Third-Party Integrations

Pydantic Evals does not take a hard dependency on any particular metrics framework. When a team already uses Ragas, DeepEval, or another scoring library, the Evaluator base class makes it straightforward to wrap the upstream metric and run it inside any Pydantic Evals dataset. This page shows worked examples for the common ones.

Pattern

Each framework integration follows the same pattern:

  1. Subclass Evaluator.
  2. Adapt ctx.inputs, ctx.output, ctx.expected_output, and metadata into whatever the upstream metric expects.
  3. Return a float score, a bool assertion, an EvaluationReason, or a dict of these.

The rest of this page shows concrete adapters. They are intentionally compact — extend them with whatever configuration your team needs (model selection, thresholds, per-case toggles).

Ragas

Install with pip install ragas (not included in pydantic-evals).

This adapter wraps ragas.metrics.Faithfulness for a single-turn sample.

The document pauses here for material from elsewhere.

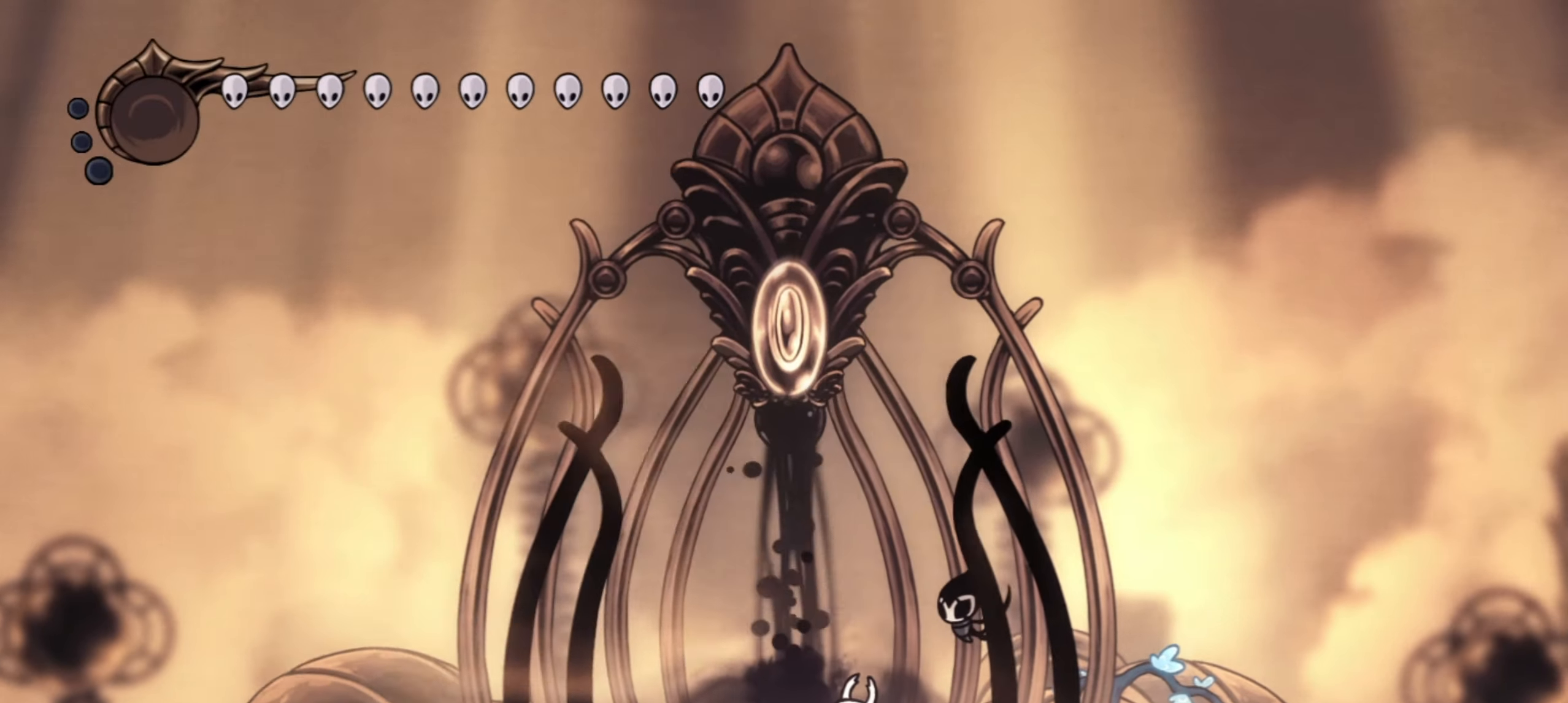
Gameplay with keyboard; each line is a JSON object with the keys held at the frame after it. "events" lists presses ("down") and releases ("up") of "a", "c", "d", "down", "f", "i", "left", "right", "s", "up", "x" and "z" between this image and that frame as [ms after this image, input, new state], when the widget could be followed in between. No other keys are recorded. Mouse input is not recorded.
{"keys": ["s"], "events": []}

Each case is expected to provide the retrieved context as part of its inputs or metadata.

from dataclasses import dataclass

from ragas.dataset_schema import SingleTurnSample
from ragas.metrics import Faithfulness

from pydantic_evals.evaluators import EvaluationReason, Evaluator, EvaluatorContext


@dataclass
class RagasFaithfulness(Evaluator):
    """Wrap `ragas.metrics.Faithfulness` as a Pydantic Evals evaluator."""

    context_field: str = 'context'

    async def evaluate(self, ctx: EvaluatorContext) -> EvaluationReason:
        metadata = ctx.metadata or {}
        retrieved_contexts = metadata.get(self.context_field, [])
        if isinstance(retrieved_contexts, str):
            retrieved_contexts = [retrieved_contexts]

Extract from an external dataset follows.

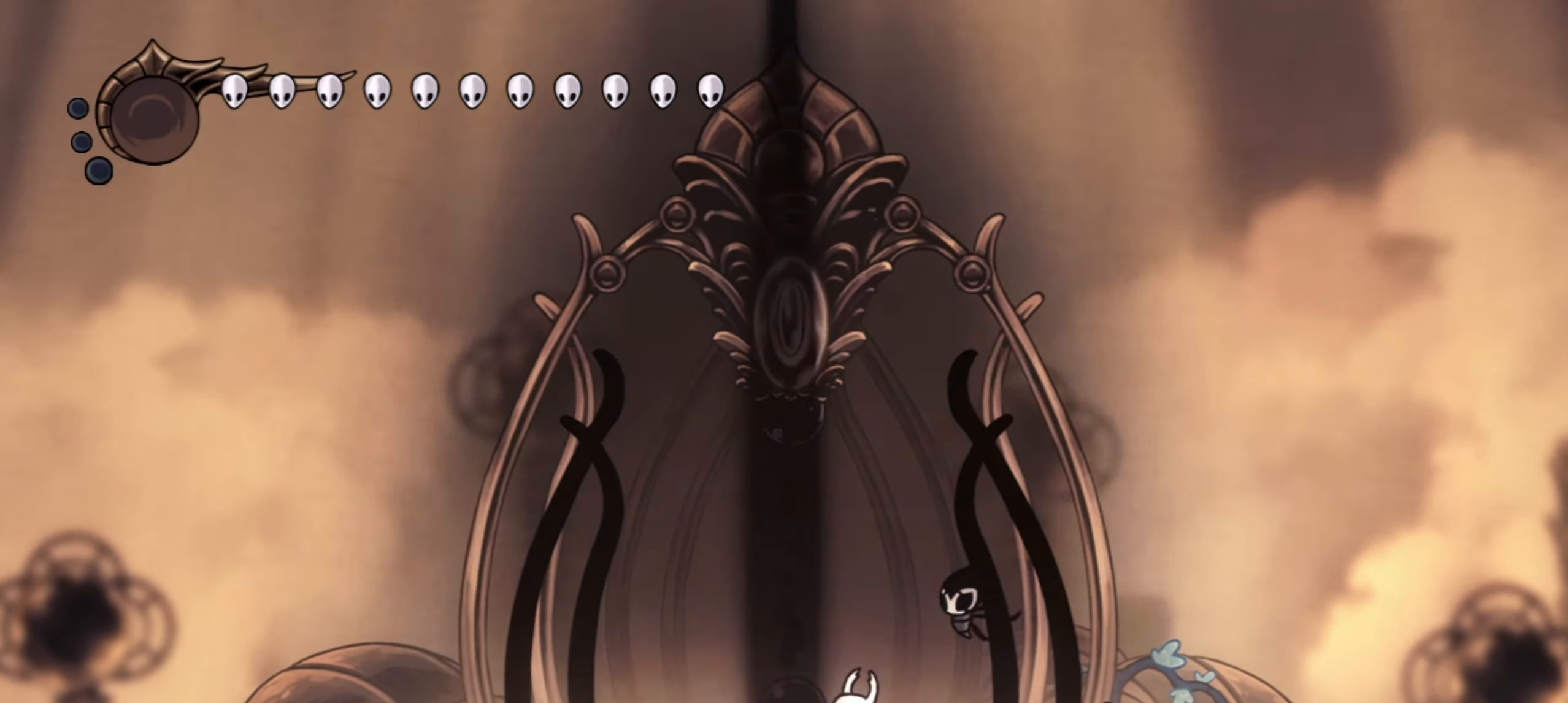
{"keys": ["s"], "events": []}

        sample = SingleTurnSample(
            user_input=str(ctx.inputs),
            response=str(ctx.output),
            retrieved_contexts=retrieved_contexts,
        )
        metric = Faithfulness()
        score = await metric.single_turn_ascore(sample)
        return EvaluationReason(value=float(score), reason=f'ragas.Faithfulness = {score:.3f}')

Usage is the same as any built-in evaluator:

from pydantic_evals import Case, Dataset

dataset = Dataset(
    name='rag_eval',
    cases=[
        Case(
            inputs='What is the capital of France?',
            metadata={'context': ['Paris is the capital of France.']},
        ),
    ],
    evaluators=[RagasFaithfulness()],
)

The same pattern works for ragas.metrics.answer_relevancy, context_precision, and the other scoring metrics: swap the metric class and (if needed) the sample fields.

DeepEval

Install with pip install deepeval (not included in pydantic-evals).

This adapter wraps DeepEval’s GEval metric to score a criterion against a LLMTestCase. DeepEval’s measure is synchronous, so the evaluator is synchronous too.

from dataclasses import dataclass

from deepeval.metrics import GEval
from deepeval.test_case import LLMTestCase, LLMTestCaseParams

from pydantic_evals.evaluators import EvaluationReason, Evaluator, EvaluatorContext


@dataclass
class DeepEvalGEval(Evaluator):
    """Wrap `deepeval.metrics.GEval` as a Pydantic Evals evaluator."""

    metric_name: str
    criteria: str
    threshold: float = 0.5

    def evaluate(self, ctx: EvaluatorContext) -> dict[str, float | bool | EvaluationReason]:
        test_case = LLMTestCase(
            input=str(ctx.inputs),
            actual_output=str(ctx.output),
            expected_output=None if ctx.expected_output is None else str(ctx.expected_output),
        )
        metric = GEval(
            name=self.metric_name,
            criteria=self.criteria,
            evaluation_params=[LLMTestCaseParams.INPUT, LLMTestCaseParams.ACTUAL_OUTPUT],
            threshold=self.threshold,
        )
        metric.measure(test_case)
        return {
            f'{self.metric_name}_score': EvaluationReason(value=float(metric.score), reason=metric.reason or ''),
            f'{self.metric_name}_pass': bool(metric.success),
        }

The same wrapper shape works for DeepEval’s FaithfulnessMetric, AnswerRelevancyMetric, HallucinationMetric, and others — swap the metric class and populate the relevant LLMTestCase fields (for example retrieval_context for faithfulness).

Notes on dependencies

  • ragas and deepeval are optional dependencies — they are not installed with pydantic-evals and are not part of any dependency group. Install them only in projects that use these integrations.
  • Both libraries make their own LLM calls, so be prepared for extra API usage when running a dataset that includes these evaluators.